Na nossa aldeia, que Deus a proteja, já passou a procissão...
Olho para a procissão. Os cavalos a abrirem caminho, seguidos da
fanfarra que faz concorrência aos foguetes com os seus bombos troantes.
Vêm os andores carregados com esforço, muitos deles por mulheres
vestidas de festa e descalças de penitência. Sinto-lhes o cansaço, o
esforço, imagino-lhes a promessa, questiono se é Deus quem quer, se são
os Humanos que não sabem o que mais fazer em hora de desespero. Recordo a
minha primeira procissão, de Nossa Senhora da Saúde amuada, a protestar
por que raio os outros faziam promessas e eu é que tinha que ir nas
procissões. Lembro-me do medo das canas dos foguetes que passavam perto
quando, anos mais tarde, ia na procissão (íamos todos os que tínhamos
feito a comunhão solene, de vestidos compridos e grinaldas no cabelo) do
Bom Despacho. Revejo as minhas filhas pequenas, vestidas pela avó, para
irem nesta procissão de S. Bartolomeu. A procissão da festa na aldeia.

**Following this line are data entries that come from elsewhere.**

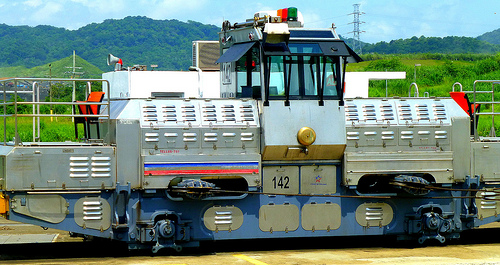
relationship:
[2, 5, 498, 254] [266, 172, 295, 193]
vehicle has a number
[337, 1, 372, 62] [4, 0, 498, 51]
radio tower on background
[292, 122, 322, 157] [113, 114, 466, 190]
bell on side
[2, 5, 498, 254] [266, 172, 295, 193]
train number 142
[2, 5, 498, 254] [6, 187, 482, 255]
train blue on bottom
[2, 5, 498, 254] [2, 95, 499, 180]
train top silver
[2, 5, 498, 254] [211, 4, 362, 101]
train has window cage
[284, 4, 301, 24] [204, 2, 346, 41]
green light on top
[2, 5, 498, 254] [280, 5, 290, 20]
train has red light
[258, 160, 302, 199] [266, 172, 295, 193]
vehicle window label 142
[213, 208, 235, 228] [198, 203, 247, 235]
vents in octagonal placement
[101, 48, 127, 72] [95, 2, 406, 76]
horn on top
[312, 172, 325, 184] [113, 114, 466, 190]
star logo on side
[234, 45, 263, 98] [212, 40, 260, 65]
window has blue teal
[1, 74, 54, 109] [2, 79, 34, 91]
parking lot with few vehicles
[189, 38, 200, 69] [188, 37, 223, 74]
air conditioner atop building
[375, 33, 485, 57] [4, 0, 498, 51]
trees in background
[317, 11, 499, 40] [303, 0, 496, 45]
electric wires in air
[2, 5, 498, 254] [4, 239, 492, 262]
car on train tracks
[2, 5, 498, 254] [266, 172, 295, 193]
vehicle number hundred forty-two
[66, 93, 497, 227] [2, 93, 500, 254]
air vents over structure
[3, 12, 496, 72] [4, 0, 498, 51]
wooded hills in background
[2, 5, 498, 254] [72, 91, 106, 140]
train with chair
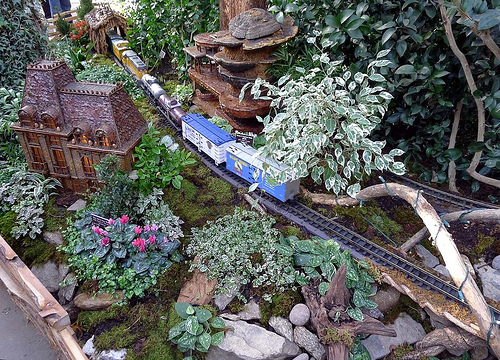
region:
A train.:
[97, 28, 305, 199]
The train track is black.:
[282, 197, 492, 329]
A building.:
[7, 52, 149, 183]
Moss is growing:
[173, 171, 234, 223]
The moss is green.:
[172, 170, 226, 222]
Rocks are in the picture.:
[216, 306, 326, 358]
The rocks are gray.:
[230, 302, 334, 358]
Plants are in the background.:
[295, 5, 487, 175]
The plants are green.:
[303, 3, 493, 168]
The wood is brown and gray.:
[315, 129, 495, 324]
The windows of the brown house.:
[17, 109, 120, 186]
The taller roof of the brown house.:
[19, 59, 66, 126]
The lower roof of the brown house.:
[62, 79, 134, 149]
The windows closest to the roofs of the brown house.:
[18, 105, 120, 147]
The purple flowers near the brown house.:
[88, 214, 165, 261]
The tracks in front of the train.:
[283, 198, 498, 306]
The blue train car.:
[227, 144, 302, 199]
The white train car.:
[176, 110, 225, 155]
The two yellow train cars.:
[110, 39, 146, 77]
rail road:
[307, 211, 414, 295]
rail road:
[330, 215, 448, 325]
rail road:
[300, 187, 374, 289]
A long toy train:
[93, 12, 315, 203]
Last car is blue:
[223, 144, 302, 205]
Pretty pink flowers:
[72, 203, 164, 274]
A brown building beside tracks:
[11, 53, 148, 211]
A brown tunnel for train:
[83, 6, 136, 63]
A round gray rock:
[292, 303, 319, 328]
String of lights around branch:
[323, 171, 499, 336]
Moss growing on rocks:
[19, 147, 283, 357]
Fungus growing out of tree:
[191, 9, 307, 112]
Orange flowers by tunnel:
[63, 16, 96, 55]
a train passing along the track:
[102, 27, 307, 202]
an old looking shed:
[86, 7, 134, 51]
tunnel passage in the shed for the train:
[104, 22, 127, 54]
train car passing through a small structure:
[102, 21, 121, 45]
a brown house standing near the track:
[13, 51, 150, 201]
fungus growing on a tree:
[181, 10, 311, 112]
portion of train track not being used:
[282, 199, 499, 316]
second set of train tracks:
[370, 160, 498, 219]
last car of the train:
[226, 136, 302, 202]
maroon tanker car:
[158, 90, 188, 134]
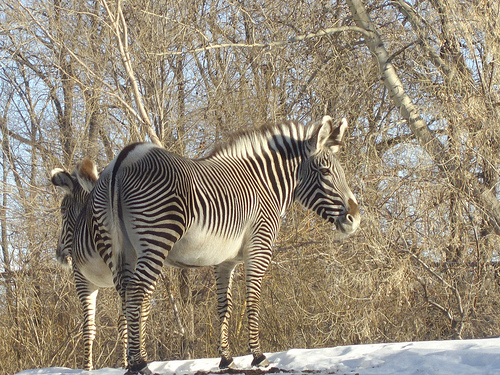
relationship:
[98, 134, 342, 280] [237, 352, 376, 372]
zebra in snow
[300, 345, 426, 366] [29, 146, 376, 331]
snow beneath zebras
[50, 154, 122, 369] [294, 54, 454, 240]
zebras by trees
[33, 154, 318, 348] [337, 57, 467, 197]
zebras near trees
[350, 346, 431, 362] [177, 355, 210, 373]
snow on ground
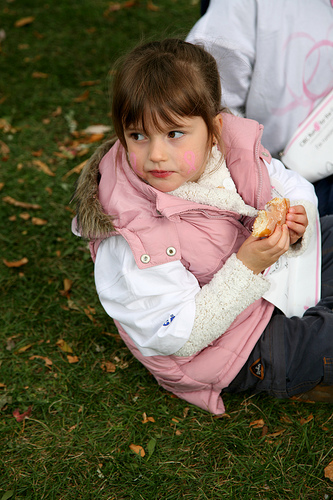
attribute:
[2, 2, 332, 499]
grass — green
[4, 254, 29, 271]
leaf — brown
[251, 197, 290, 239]
donut — partially eaten, glazed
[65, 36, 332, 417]
girl — sitting, little, eating, holding donut, rosy cheeked, small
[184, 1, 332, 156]
shirt — white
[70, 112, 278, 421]
vest — pink, hooded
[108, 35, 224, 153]
hair — brown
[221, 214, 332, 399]
pants — gray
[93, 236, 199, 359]
sleeve — short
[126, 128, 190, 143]
eyes — brown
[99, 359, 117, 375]
leaf — brown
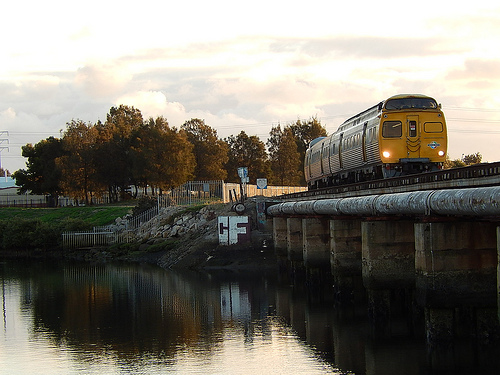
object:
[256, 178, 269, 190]
sign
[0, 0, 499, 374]
shot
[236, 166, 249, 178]
sign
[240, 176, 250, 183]
sign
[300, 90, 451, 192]
train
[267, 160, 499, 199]
tracks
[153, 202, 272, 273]
wall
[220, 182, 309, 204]
spraypaint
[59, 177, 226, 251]
fence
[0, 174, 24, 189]
building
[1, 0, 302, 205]
background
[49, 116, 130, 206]
tree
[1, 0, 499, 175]
sky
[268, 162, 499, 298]
bridge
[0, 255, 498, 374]
water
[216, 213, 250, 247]
cf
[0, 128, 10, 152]
pole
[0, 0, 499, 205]
distance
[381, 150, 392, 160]
light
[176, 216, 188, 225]
rock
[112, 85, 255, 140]
cloud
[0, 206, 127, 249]
riverbank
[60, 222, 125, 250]
gate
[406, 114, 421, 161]
door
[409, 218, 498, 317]
column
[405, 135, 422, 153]
chain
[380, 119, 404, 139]
window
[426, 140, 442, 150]
logo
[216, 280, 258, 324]
reflection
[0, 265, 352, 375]
reflection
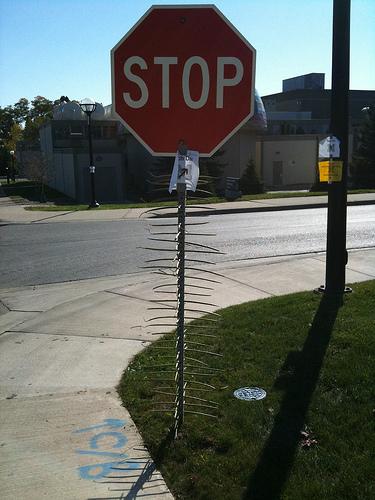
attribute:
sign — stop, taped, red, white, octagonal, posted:
[103, 6, 270, 145]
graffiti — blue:
[66, 407, 146, 499]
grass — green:
[217, 393, 323, 489]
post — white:
[124, 192, 216, 433]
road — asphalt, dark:
[35, 216, 115, 282]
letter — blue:
[78, 407, 158, 480]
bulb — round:
[74, 86, 102, 125]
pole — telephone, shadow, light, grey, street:
[310, 5, 366, 309]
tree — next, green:
[2, 85, 86, 181]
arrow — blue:
[81, 421, 142, 477]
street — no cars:
[23, 218, 143, 305]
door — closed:
[271, 144, 288, 191]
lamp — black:
[78, 79, 108, 250]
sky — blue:
[23, 12, 82, 81]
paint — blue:
[69, 386, 154, 495]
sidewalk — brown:
[234, 243, 293, 294]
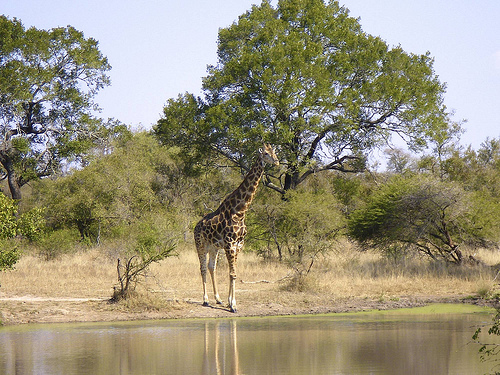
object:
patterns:
[209, 207, 244, 255]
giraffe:
[192, 145, 282, 314]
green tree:
[148, 0, 459, 200]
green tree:
[0, 13, 131, 200]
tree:
[114, 235, 179, 302]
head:
[248, 139, 283, 169]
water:
[0, 302, 497, 374]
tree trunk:
[4, 165, 25, 202]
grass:
[0, 244, 500, 309]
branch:
[403, 217, 442, 240]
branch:
[440, 211, 454, 239]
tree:
[338, 175, 485, 272]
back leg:
[207, 252, 220, 304]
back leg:
[196, 250, 210, 305]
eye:
[264, 151, 268, 155]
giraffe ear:
[252, 145, 266, 154]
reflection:
[202, 318, 247, 373]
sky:
[119, 23, 216, 113]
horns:
[252, 139, 282, 153]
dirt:
[158, 295, 203, 322]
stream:
[3, 297, 494, 368]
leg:
[224, 240, 236, 310]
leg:
[225, 244, 243, 306]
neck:
[219, 157, 266, 215]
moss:
[3, 299, 497, 329]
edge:
[0, 283, 500, 323]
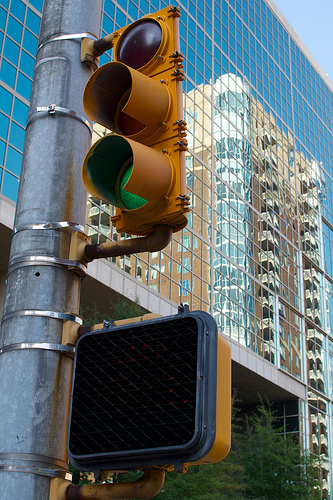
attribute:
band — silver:
[20, 299, 82, 340]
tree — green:
[69, 293, 328, 498]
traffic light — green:
[80, 5, 189, 233]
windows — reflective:
[194, 57, 330, 316]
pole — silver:
[2, 3, 104, 499]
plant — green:
[245, 396, 331, 487]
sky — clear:
[279, 0, 332, 47]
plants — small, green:
[252, 408, 281, 488]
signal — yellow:
[80, 25, 182, 237]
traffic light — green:
[81, 133, 174, 213]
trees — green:
[174, 400, 324, 499]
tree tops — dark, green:
[123, 383, 323, 498]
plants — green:
[290, 445, 328, 498]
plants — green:
[257, 397, 292, 497]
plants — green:
[206, 386, 242, 496]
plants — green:
[166, 472, 203, 499]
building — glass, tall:
[0, 0, 332, 499]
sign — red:
[74, 318, 234, 460]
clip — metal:
[1, 308, 85, 323]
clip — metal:
[4, 255, 88, 274]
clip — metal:
[0, 464, 72, 480]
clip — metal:
[22, 105, 92, 136]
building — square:
[182, 21, 277, 167]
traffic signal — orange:
[62, 4, 192, 282]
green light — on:
[78, 132, 173, 232]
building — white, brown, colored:
[236, 14, 324, 100]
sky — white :
[273, 1, 331, 85]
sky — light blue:
[276, 2, 331, 66]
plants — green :
[226, 379, 326, 494]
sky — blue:
[266, 0, 332, 91]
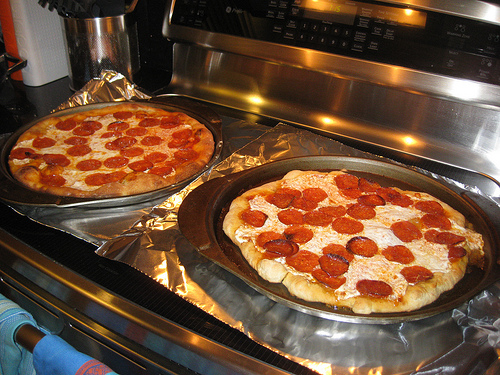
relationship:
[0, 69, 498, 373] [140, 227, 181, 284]
foil has wrinkle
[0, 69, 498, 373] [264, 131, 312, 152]
foil has wrinkle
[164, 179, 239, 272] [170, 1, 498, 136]
plate in stove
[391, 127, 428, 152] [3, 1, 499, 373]
light reflecting off stove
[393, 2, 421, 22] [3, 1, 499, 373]
light reflecting off stove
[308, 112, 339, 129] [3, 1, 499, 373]
light reflecting off stove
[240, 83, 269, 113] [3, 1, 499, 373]
light reflecting off stove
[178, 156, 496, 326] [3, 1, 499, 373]
plate on stove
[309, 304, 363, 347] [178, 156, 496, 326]
light on plate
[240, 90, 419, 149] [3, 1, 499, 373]
light on stove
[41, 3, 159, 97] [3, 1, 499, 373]
bottle near stove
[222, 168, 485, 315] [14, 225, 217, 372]
pizza on top of oven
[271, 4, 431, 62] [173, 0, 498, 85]
buttons on panel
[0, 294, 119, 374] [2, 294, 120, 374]
towel on handle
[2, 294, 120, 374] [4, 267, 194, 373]
handle of door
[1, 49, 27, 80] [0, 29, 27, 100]
handle of pan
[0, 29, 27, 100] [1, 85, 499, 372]
pan next to stove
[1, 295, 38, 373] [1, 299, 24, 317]
towel with stripe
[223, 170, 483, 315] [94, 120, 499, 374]
pizza on foil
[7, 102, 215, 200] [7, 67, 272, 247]
pizza on foil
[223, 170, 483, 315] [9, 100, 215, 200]
pizza side by side pizza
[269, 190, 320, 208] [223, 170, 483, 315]
pepperoni on pizza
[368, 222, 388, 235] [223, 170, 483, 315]
cheese on pizza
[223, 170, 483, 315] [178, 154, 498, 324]
pizza on pans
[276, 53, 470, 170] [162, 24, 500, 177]
buttons on buttons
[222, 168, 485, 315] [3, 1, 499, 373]
pizza on stove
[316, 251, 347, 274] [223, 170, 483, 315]
pepperoni on pizza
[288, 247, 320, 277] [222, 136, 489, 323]
pepperoni on pizza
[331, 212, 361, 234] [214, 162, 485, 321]
pepperoni on pizza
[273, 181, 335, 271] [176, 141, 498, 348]
pepperoni on pizza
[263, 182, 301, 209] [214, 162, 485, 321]
pepperoni on pizza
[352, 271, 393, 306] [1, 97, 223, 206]
pepperoni on pizza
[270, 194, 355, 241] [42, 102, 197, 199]
pepperoni piece on pizza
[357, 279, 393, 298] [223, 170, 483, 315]
pepperoni on pizza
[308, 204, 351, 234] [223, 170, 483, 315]
red pepperoni on pizza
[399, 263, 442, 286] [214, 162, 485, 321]
pepperoni on pizza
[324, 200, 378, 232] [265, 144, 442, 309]
pepperoni on pizza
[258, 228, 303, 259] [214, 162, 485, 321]
pepporoni on pizza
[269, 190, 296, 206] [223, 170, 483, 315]
pepperoni on pizza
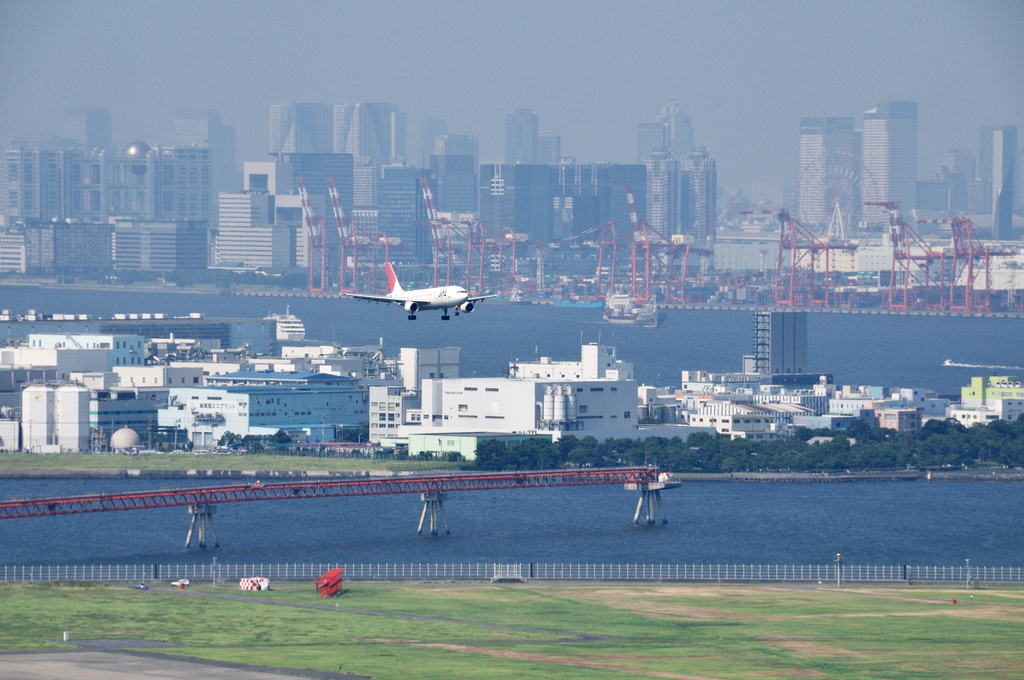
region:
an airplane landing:
[346, 264, 498, 319]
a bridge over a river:
[0, 456, 661, 534]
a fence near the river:
[0, 557, 1016, 583]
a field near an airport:
[0, 582, 1023, 674]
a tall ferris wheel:
[795, 154, 882, 244]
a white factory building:
[417, 347, 634, 452]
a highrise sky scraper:
[865, 94, 917, 227]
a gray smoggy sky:
[2, 0, 1021, 217]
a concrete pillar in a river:
[183, 502, 222, 553]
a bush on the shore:
[470, 437, 510, 469]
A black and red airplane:
[355, 253, 501, 329]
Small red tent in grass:
[307, 558, 346, 594]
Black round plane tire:
[437, 308, 454, 324]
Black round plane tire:
[406, 310, 422, 324]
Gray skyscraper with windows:
[758, 303, 815, 376]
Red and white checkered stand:
[233, 572, 273, 593]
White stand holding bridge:
[618, 475, 685, 527]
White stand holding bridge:
[412, 490, 464, 541]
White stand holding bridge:
[181, 506, 230, 554]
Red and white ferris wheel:
[792, 150, 890, 240]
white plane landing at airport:
[362, 244, 487, 349]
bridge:
[2, 420, 721, 522]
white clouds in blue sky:
[26, 25, 99, 57]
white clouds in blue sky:
[702, 40, 766, 78]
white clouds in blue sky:
[845, 31, 912, 71]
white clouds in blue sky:
[307, 10, 438, 88]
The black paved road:
[10, 623, 331, 677]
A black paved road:
[3, 603, 301, 677]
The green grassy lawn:
[0, 559, 1015, 677]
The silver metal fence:
[13, 537, 1017, 602]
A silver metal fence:
[3, 549, 1022, 597]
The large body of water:
[10, 452, 1022, 590]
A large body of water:
[0, 459, 1023, 595]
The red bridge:
[9, 452, 692, 510]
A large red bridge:
[3, 451, 708, 513]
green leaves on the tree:
[620, 437, 655, 469]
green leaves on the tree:
[547, 423, 564, 455]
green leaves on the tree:
[520, 414, 531, 478]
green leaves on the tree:
[596, 440, 619, 483]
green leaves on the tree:
[684, 426, 710, 499]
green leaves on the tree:
[924, 417, 938, 434]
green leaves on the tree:
[983, 423, 994, 469]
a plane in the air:
[374, 218, 458, 390]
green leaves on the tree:
[787, 449, 804, 495]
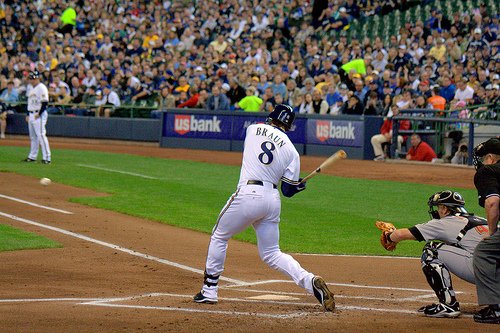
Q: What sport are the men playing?
A: Baseball.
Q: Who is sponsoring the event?
A: US Bank.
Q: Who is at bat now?
A: Braun.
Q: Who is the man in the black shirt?
A: Umpire.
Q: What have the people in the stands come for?
A: To watch the game.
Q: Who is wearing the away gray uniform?
A: Catcher.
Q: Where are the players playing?
A: Baseball stadium.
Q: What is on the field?
A: Grass and dirt.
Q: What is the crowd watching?
A: Baseball game.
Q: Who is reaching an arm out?
A: Catcher.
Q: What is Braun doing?
A: Batting.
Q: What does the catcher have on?
A: Mitt.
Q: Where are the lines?
A: Ground.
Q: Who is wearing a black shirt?
A: Umpire.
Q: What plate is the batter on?
A: Home.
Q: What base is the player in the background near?
A: First.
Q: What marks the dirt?
A: Chalk lines of the baseball diamond.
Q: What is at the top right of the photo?
A: An empty area in the stands.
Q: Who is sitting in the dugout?
A: Coach.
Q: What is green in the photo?
A: Grassy area of the playing field.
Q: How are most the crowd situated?
A: Seated.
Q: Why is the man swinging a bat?
A: To hit ball.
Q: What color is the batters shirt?
A: White.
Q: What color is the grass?
A: Green.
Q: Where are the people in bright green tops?
A: The stands.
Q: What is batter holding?
A: Bat.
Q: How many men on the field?
A: Three.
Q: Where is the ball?
A: In air.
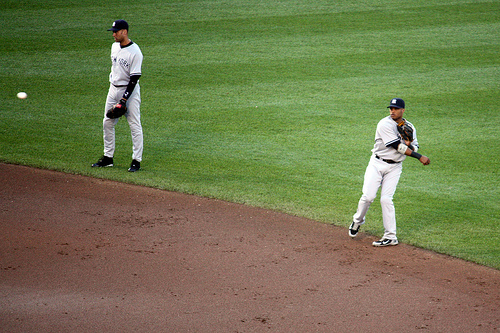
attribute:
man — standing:
[91, 19, 143, 173]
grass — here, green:
[0, 2, 499, 270]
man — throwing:
[349, 99, 427, 248]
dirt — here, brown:
[2, 161, 497, 332]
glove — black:
[107, 105, 127, 120]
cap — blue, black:
[107, 19, 128, 33]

Lembro-me de ter feito parte da procissão com a mais nova ao colo. Das
colchas que se punham à janela, e do comentário ao dobrá-las: esta é
para cobrir a minha urna, quando eu morrer. Hoje não há colchas na
janela. Há noutras casas, na nossa não. Dou comigo a pensar que não
estou a ver a procissão, mas tantas procissões que me povoam o pensamento. As procissões comovem-me. O sacrifício exposto
entristece-me. Estou quase tentada a assumir que não gosto de
procissões. Passa o pálio. Depois o S. Bartolomeu. Constato que deixaram
de pendurar notas nos andores, como era prática há uns largos anos. Aí
vem a banda que toca a preceito, as mangas, as meias, as gravatas a
acrescentarem sacrifício, como se o calor e a inclinação da rua não
fossem suficientes. Atrás seguem algumas pessoas. Se calhar as
procissões fazem mais sentido quando se participa nelas, e não quando as
vemos passar. E contudo, foi como se tivesse caminhado uma procissão
inteira enquanto a procissão passava diante dos meus olhos. Pronto, já
passou. Vai para dentro ultimar o almoço. Para o ano há mais.